Galilee Diary: Neighbors
From the top of the mountain I see him, from the hills I behold him; a people that dwells alone, not reckoning itself among the nations.
In 2003 Swedish Foreign Minister Anna Lindh was assassinated; in 2005 the Anna Lindh Foundation was set up in her memory, bringing the nations of Europe together with those around the southern shore of the Mediterranean (Morocco, Algeria, Tunisia, Egypt, Israel, Palestine (!), Jordan, Syria, and Turkey) to foster intercultural projects and to strengthen civil society - and democracy - in the region. The Galilee Circus (Jewish-Arab youth circus) received funding from the foundation for an exchange with a youth circus in Holland, so I was invited to the Anna Lindh triennial conference in Marseille, with over a thousand other representatives of NGO's and governmental agencies from over 40 countries. It was exciting and a little surreal to leave the Israeli bubble for a few days. Here are a few experiences, and takeaways:
- Pleasant encounters with people from Jordan, Lebanon, Turkey, Morocco, and Tunisia, including conversations on possible joint projects.

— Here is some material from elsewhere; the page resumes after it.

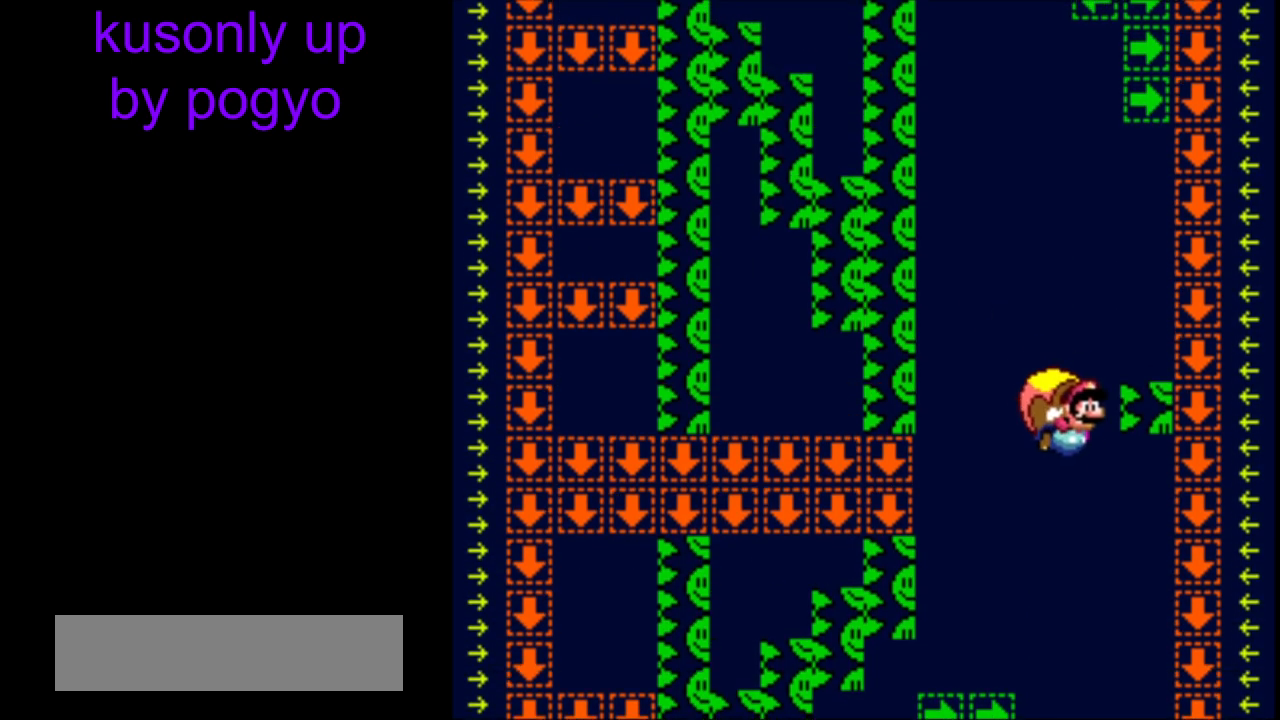
{"buttons": ["Y"], "events": [[50, "B", "up"], [117, "B", "down"], [283, "B", "up"], [300, "DPAD_LEFT", "up"]]}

- The angry presence of the Palestinians, who would/could not relinquish their identity as victims. They have adopted a policy of boycotting cultural projects involving Israel, so as not to acquiesce in the symbolic normalization of the status quo. I understand their thinking; maybe it will help them in the long run. Maybe it won't.
- The loudest applause in the opening plenary session was in response to the statement by Andre Azoulai, president of the foundation, a Moroccan Jew and advisor to the king of Morocco, that all of our efforts at cooperation would be incomplete until two states were established for two peoples in Israel/Palestine.

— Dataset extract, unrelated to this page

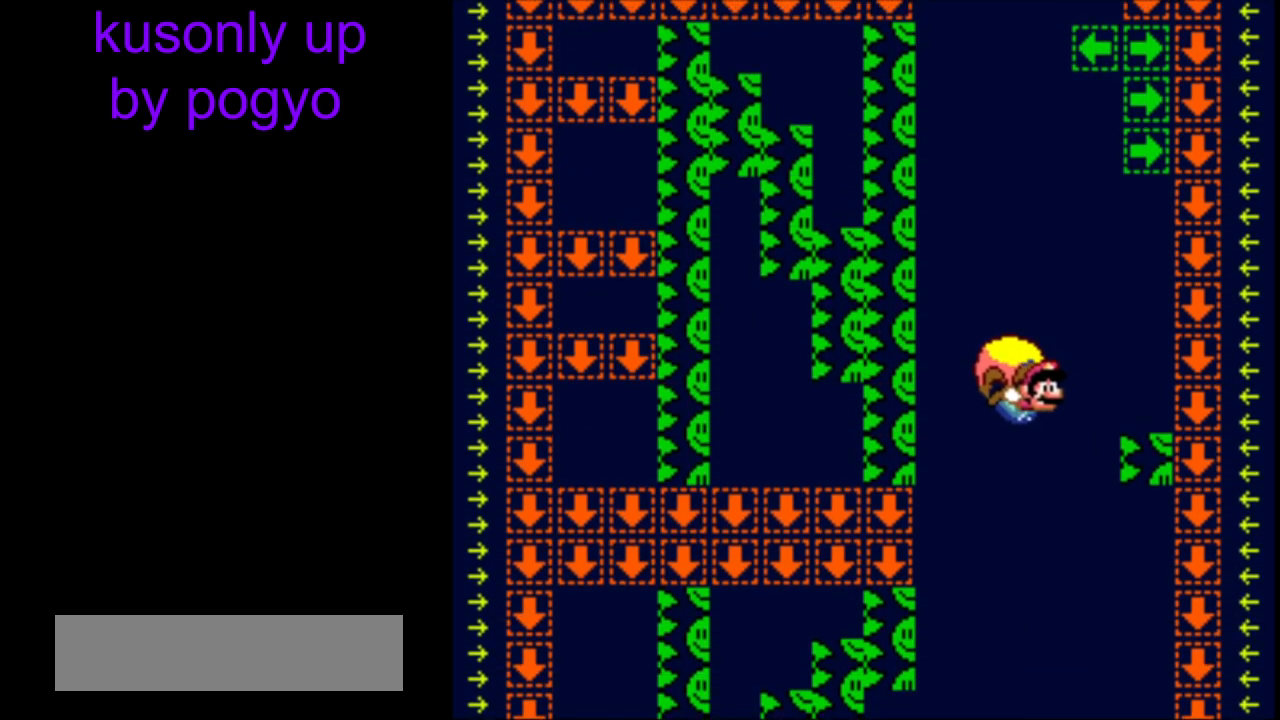
{"buttons": ["Y", "DPAD_LEFT"], "events": [[167, "DPAD_LEFT", "down"], [350, "DPAD_LEFT", "up"], [350, "DPAD_RIGHT", "down"], [400, "DPAD_LEFT", "down"], [400, "DPAD_RIGHT", "up"]]}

- A very warm response to my presentation of the Arab-Jewish youth circus; it was singled out in the closing plenary as a model project of intercultural education.

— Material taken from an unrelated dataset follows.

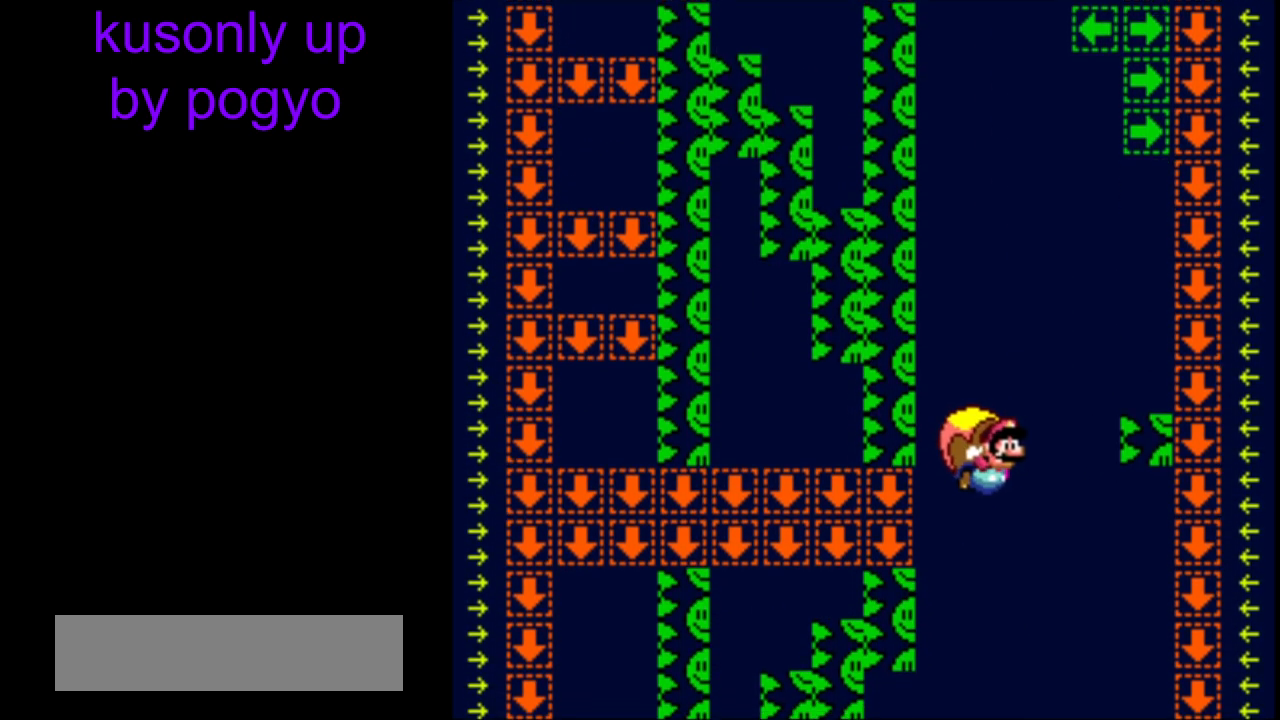
{"buttons": ["Y"], "events": [[100, "B", "down"], [183, "DPAD_LEFT", "up"], [200, "B", "up"]]}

- Sometimes I think about how many of the social and economic conflicts and difficulties besetting the United States can be seen as "payback" for the sin of slavery, decades later. And so it is with Europe, as the Africans and Asians the European nations colonized so cruelly for so many years are now immigrating to their cities, posing difficult challenges to their economies, their social fabric, and even their national identities. These challenges were major elements of the agenda at the conference, and at the sessions I attended on culture (representing the circus), I learned about project after project seeking to use the arts and sports to build cultural bridges between native European societies and non-European immigrants. The parallels to our situation here in Israel are only partial - but they definitely exist. An important difference is that in Europe, the issue of integration is a focus of government concern and political discourse - and significant public resources are invested in it (for example, impressive youth circuses funded largely by local government as a tool for creating a shared culture). Here in Israel, because of our ethnic-religious self-definition, there is no popular consensus that integration is even a good idea - so there is certainly no significant public investment in it.
We take for granted here that we are a vulnerable outpost in a hostile environment, seen (and seeing ourselves) as outsiders in constant danger of being driven into the sea. Our culture of reference is Western Europe or the Western Hemisphere - even though 20% of Israelis are Arabs, and the majority of our Jewish population is descended from immigrants from the Middle East, and even though we have peace treaties with both Jordan and Egypt. My Marseille experience led me to wonder if perhaps we should work harder at strengthening our roots in the Mediterranean neighborhood where we actually live.